A company uses ultrasound to turn low-value bio-waste into useful chemicals for a range of applications

Spotted: Petroleum-based chemicals are an essential part of various industries, from cosmetics to medicine. However, the reliance on fossil fuels also contributes large amounts of CO2 to the atmosphere – almost 4.6 million metric tonnes from the UK petrochemical industry alone. To change this, startup Sonichem has developed biorefinery technology that can convert low-value woody biomass, such as sawdust, into high-value renewable biochemicals.

Sonichem uses ultrasound technology to break the chemical bonds in biomass feedstock to free up the cellulose, sugars, and lignin. These fractions are processed through recovery units and can then be used to produce high-quality biochemical products. The company claims that for every £1 of sawdust, its technology can create £8 worth of sustainable chemicals.

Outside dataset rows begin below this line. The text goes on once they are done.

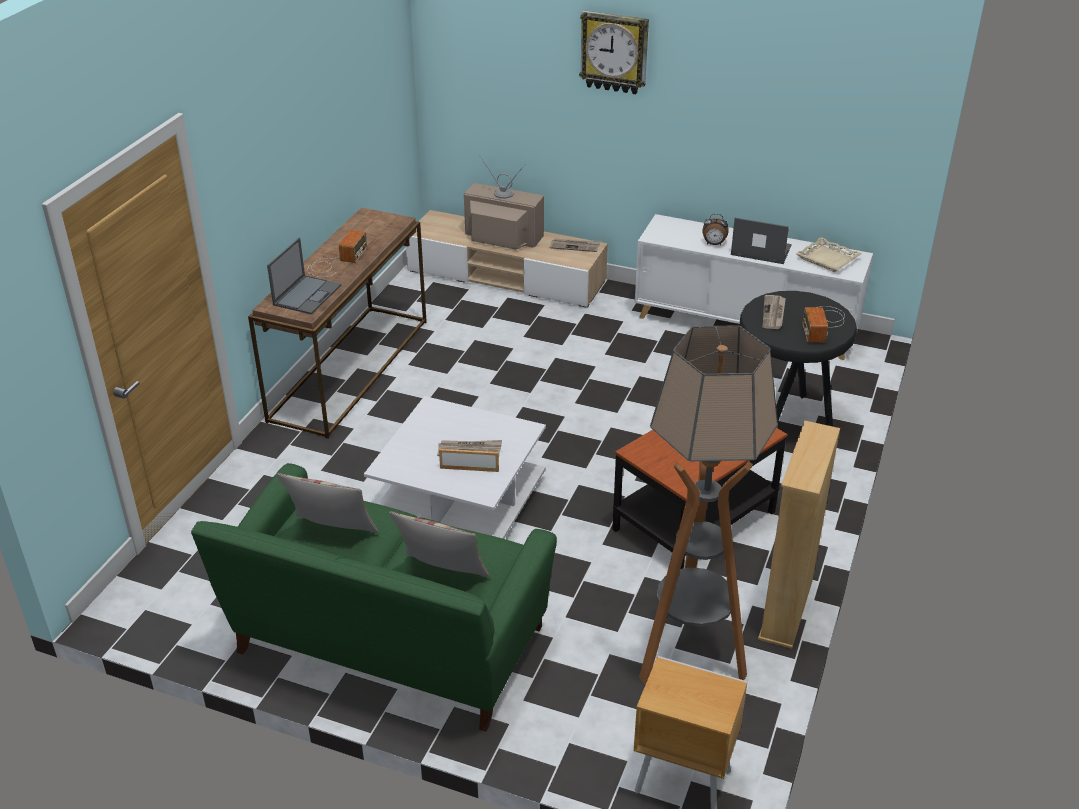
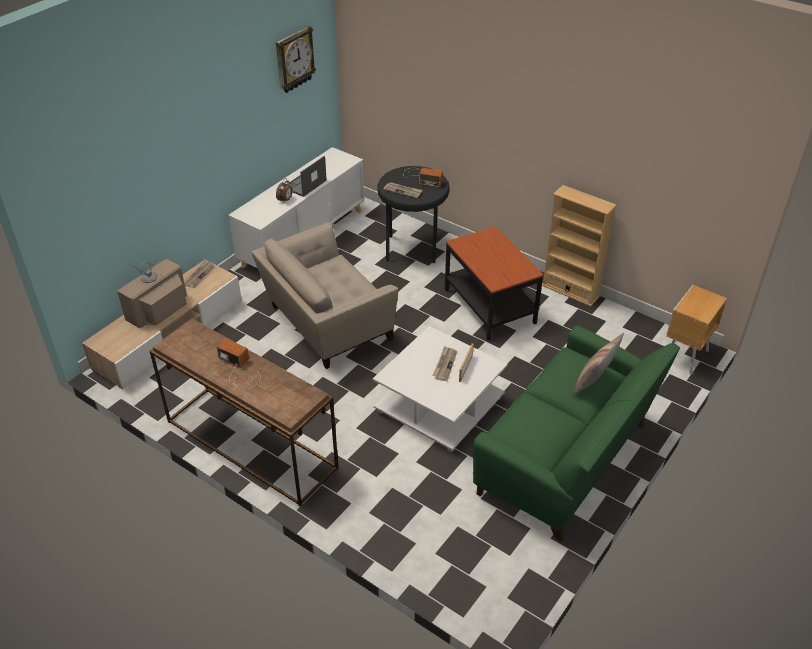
camera: 75 degrees left, 5 degrees up
laptop [267,238,341,314] -> none
pillow [276,473,379,533] -> none
wall clock [579,10,649,94] -> wall clock moved to [276,26,316,93]
floor lamp [639,325,778,684] -> none
beige tray [796,237,862,272] -> none
none -> beige armchair [251,222,398,369]

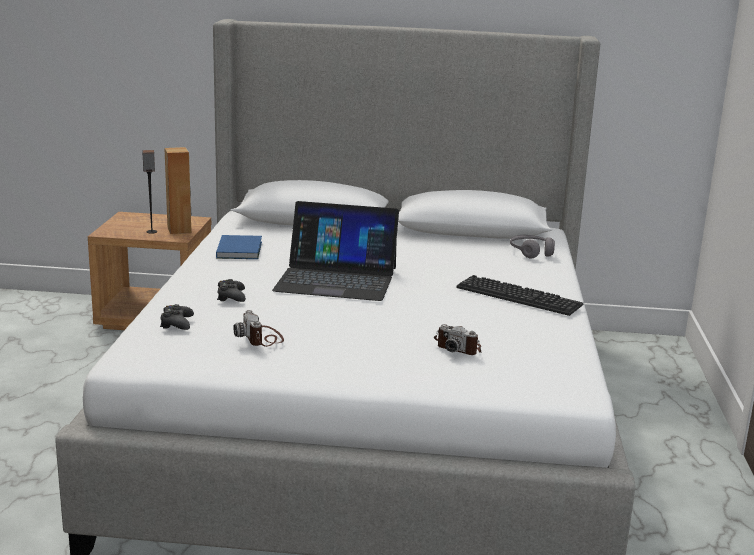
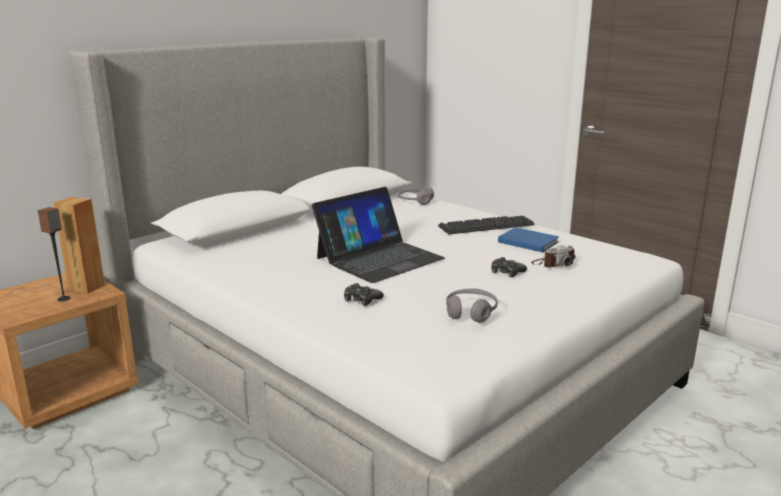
camera: 50 degrees left, 0 degrees up
black game controller [160,304,194,330] -> black game controller moved to [491,257,527,277]
blue book [216,235,262,259] -> blue book moved to [498,227,559,252]
camera [233,310,284,347] -> grey headphones [446,289,498,323]

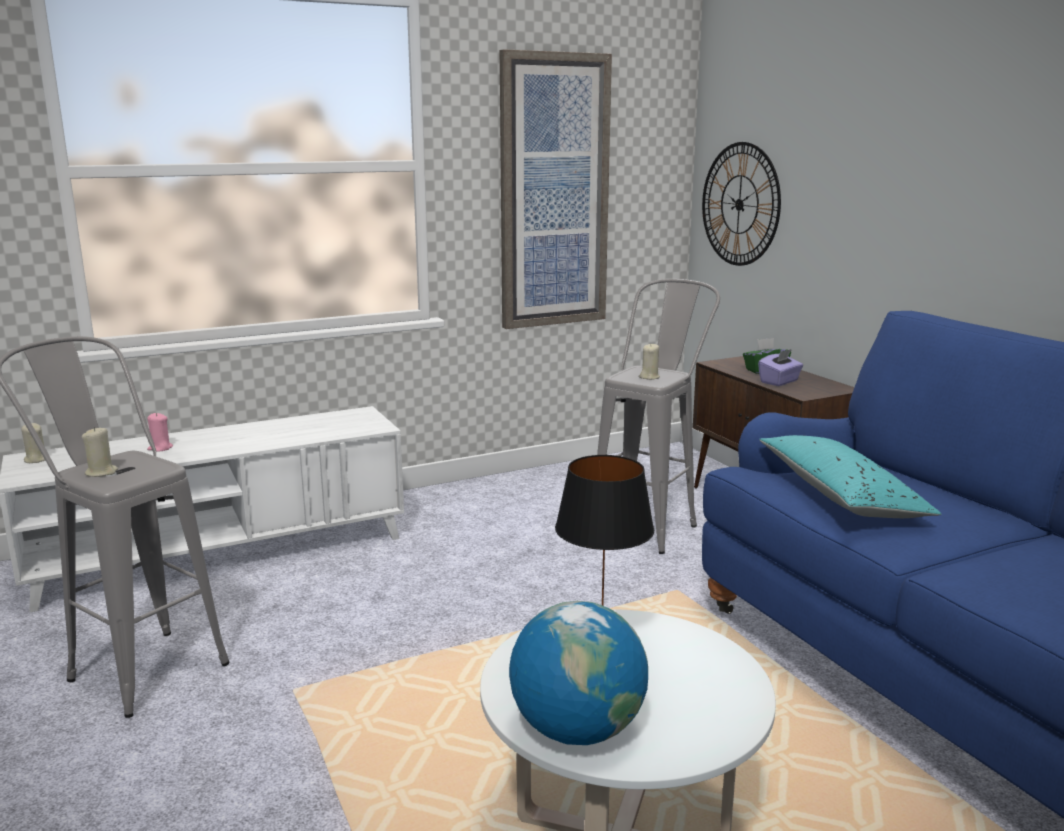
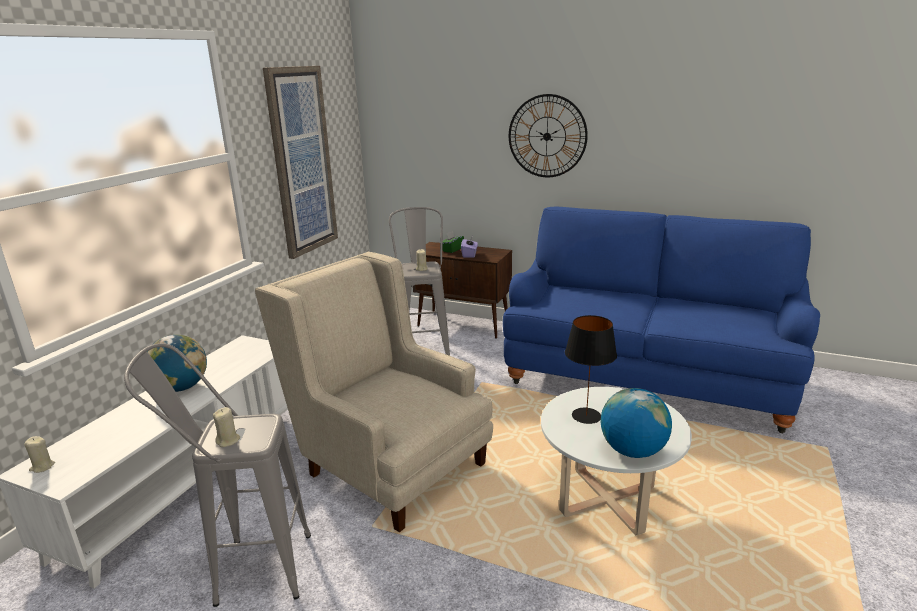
camera: 40 degrees left, 5 degrees up
pink candle [147,413,173,452] -> none
wall clock [702,142,781,266] -> wall clock moved to [509,94,588,177]
turquoise pillow [759,435,941,518] -> none
none -> globe [147,335,207,392]
none -> beige armchair [255,252,493,532]

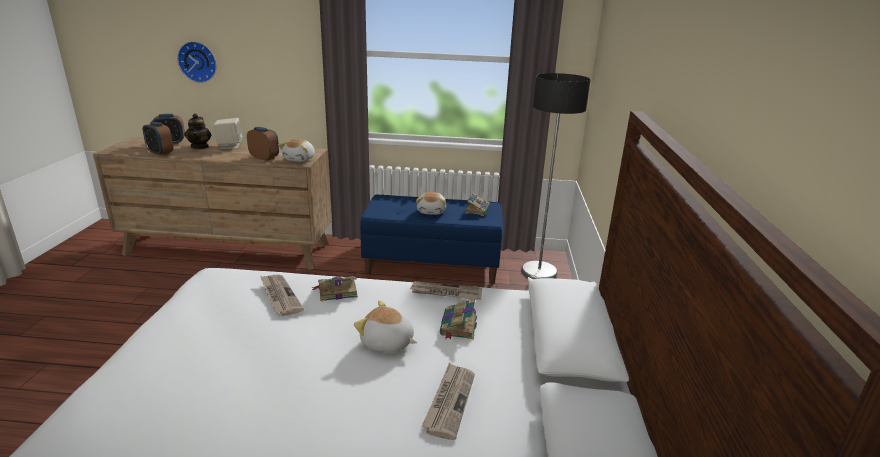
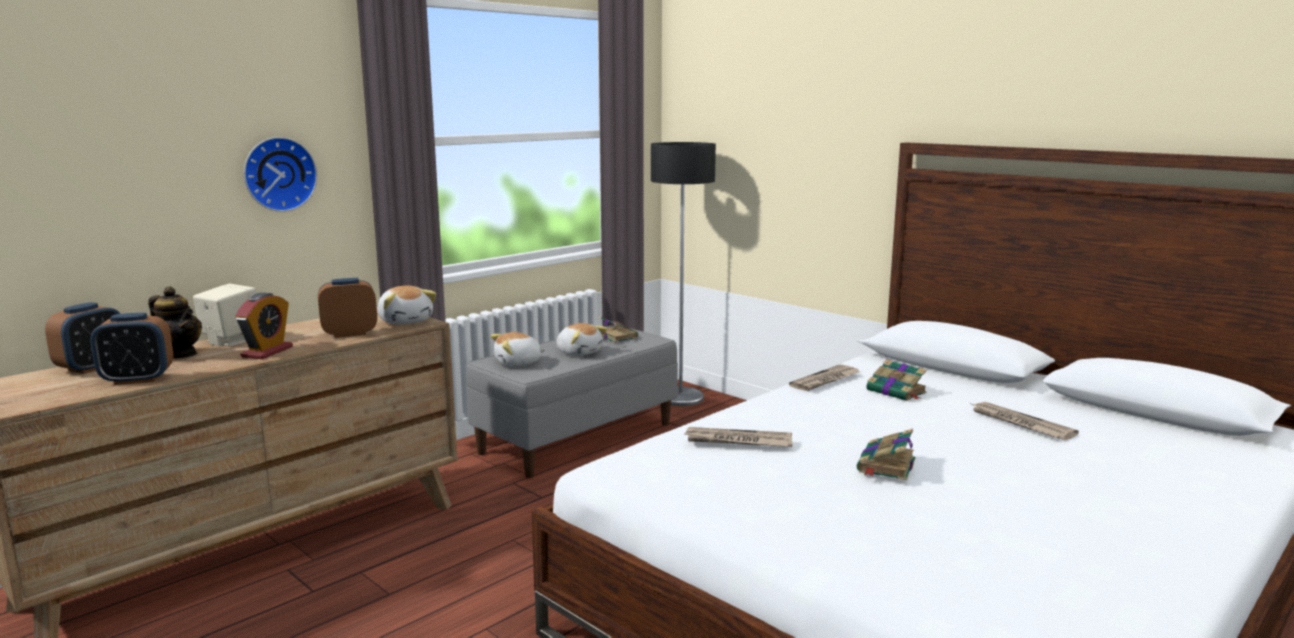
camera: 50 degrees left, 10 degrees down
wall clock [177,41,216,83] -> wall clock moved to [244,137,318,212]
book [312,276,358,301] -> book moved to [857,429,915,480]
plush toy [354,300,417,352] -> plush toy moved to [490,332,546,367]
blue bench [360,195,503,284] -> grey bench [466,325,678,478]
none -> alarm clock [235,293,293,359]

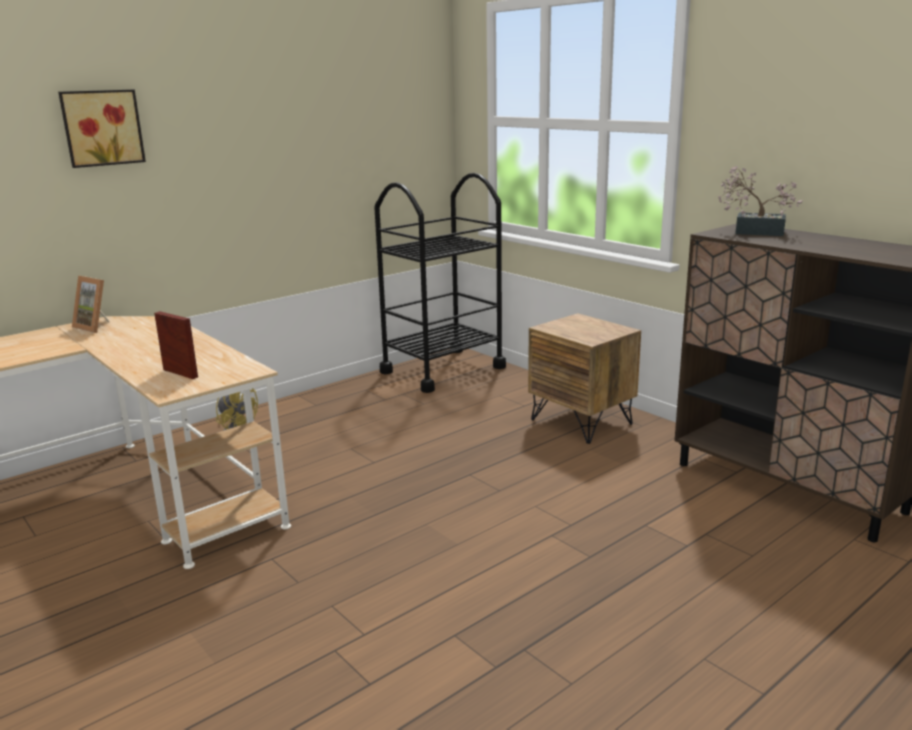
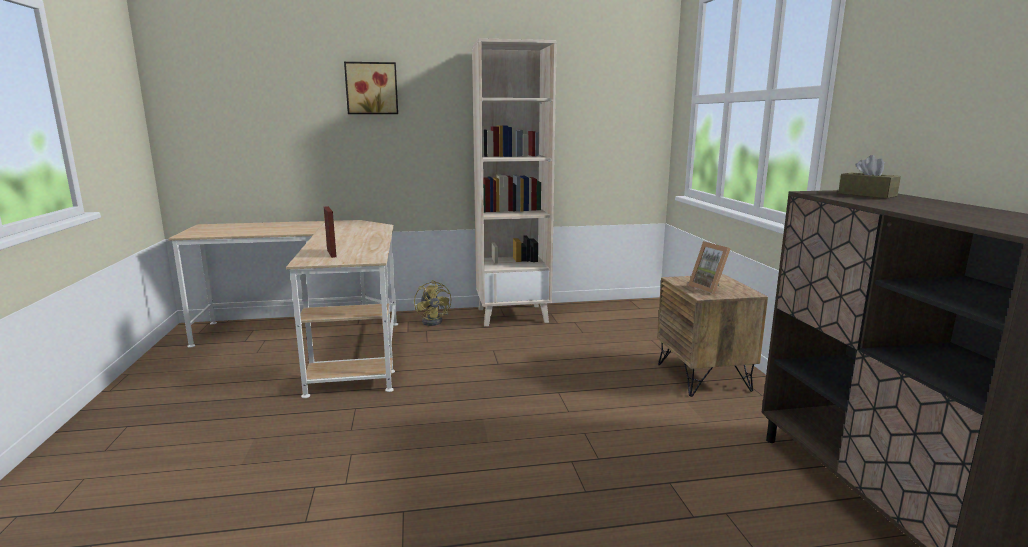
camera: 30 degrees right, 5 degrees down
picture frame [72,276,109,333] -> picture frame moved to [688,241,731,294]
black cart [374,173,506,393] -> none
potted plant [718,166,803,236] -> brown tissue box [838,155,901,198]
none -> beige bookcase [472,38,557,326]

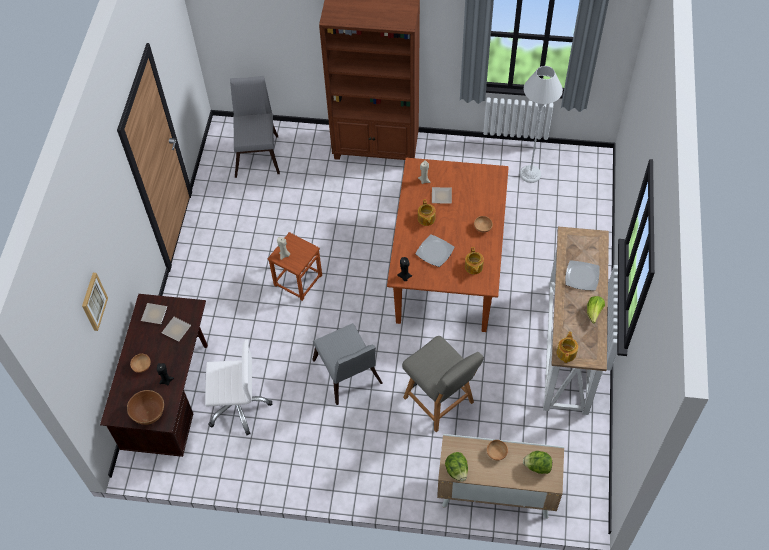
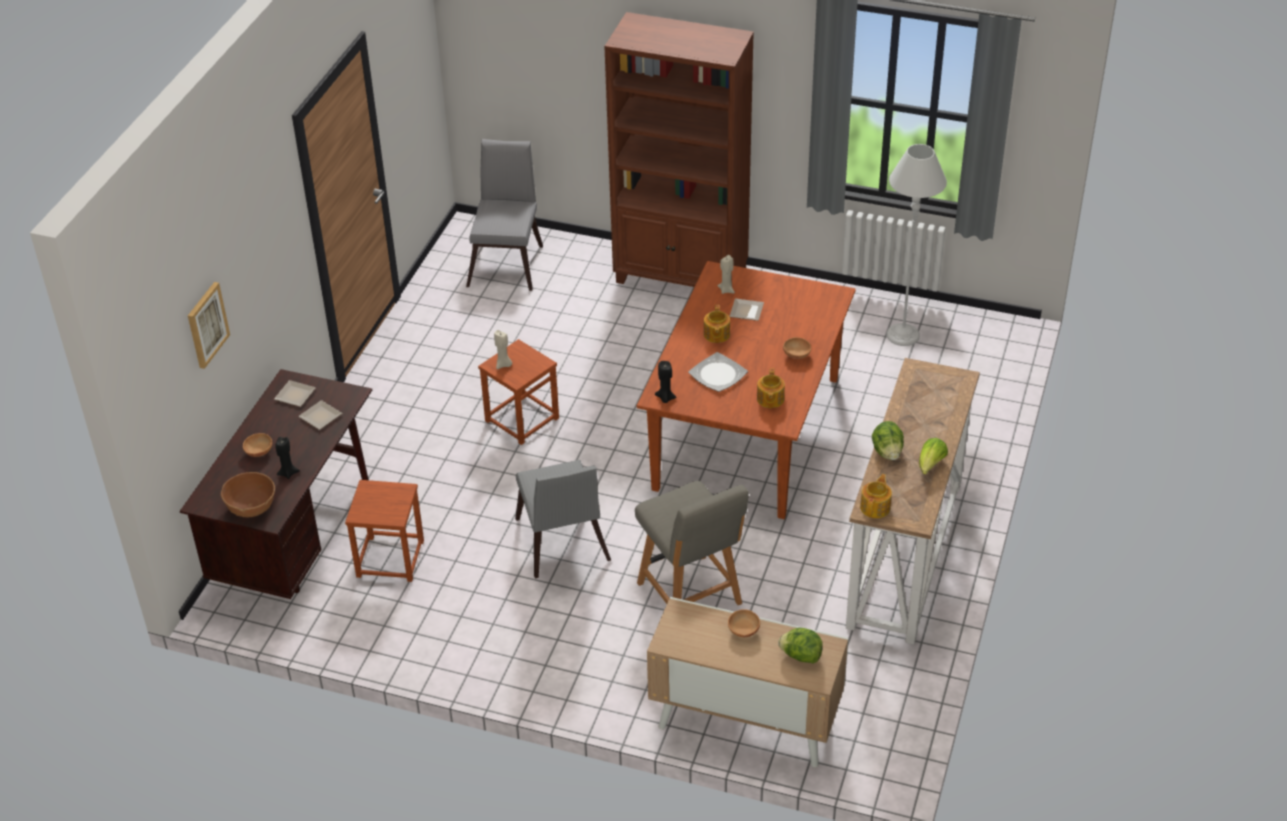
camera: 10 degrees right, 15 degrees down
white office chair [205,339,272,435] -> brown stool [345,480,424,582]
lettuce [445,452,468,482] -> lettuce moved to [872,421,904,460]
plate [566,260,599,290] -> none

The use of ultrasonic energy allows Sonichem to fractionate the biomass at lower temperatures and pressures than comparable processes, meaning less energy is used. The company is also able to recover the organic solvents it uses for the process, reducing the amount of virgin chemicals needed each time.

Sonichem recently raised £1.2 million (around €1.4 million) in a pre-series A round of funding. The investment will be used to accelerate the development of the technology, continue research, undertake intellectual property generation, and finalise the design and location of the company’s commercial biorefinery plant, which will be located in the north of the UK.

Springwise has spotted other innovations that use biomass to sustainably create chemicals and materials, including a company using rice husks to produce silica for tyres and a process that converts air pollution into plant fertiliser.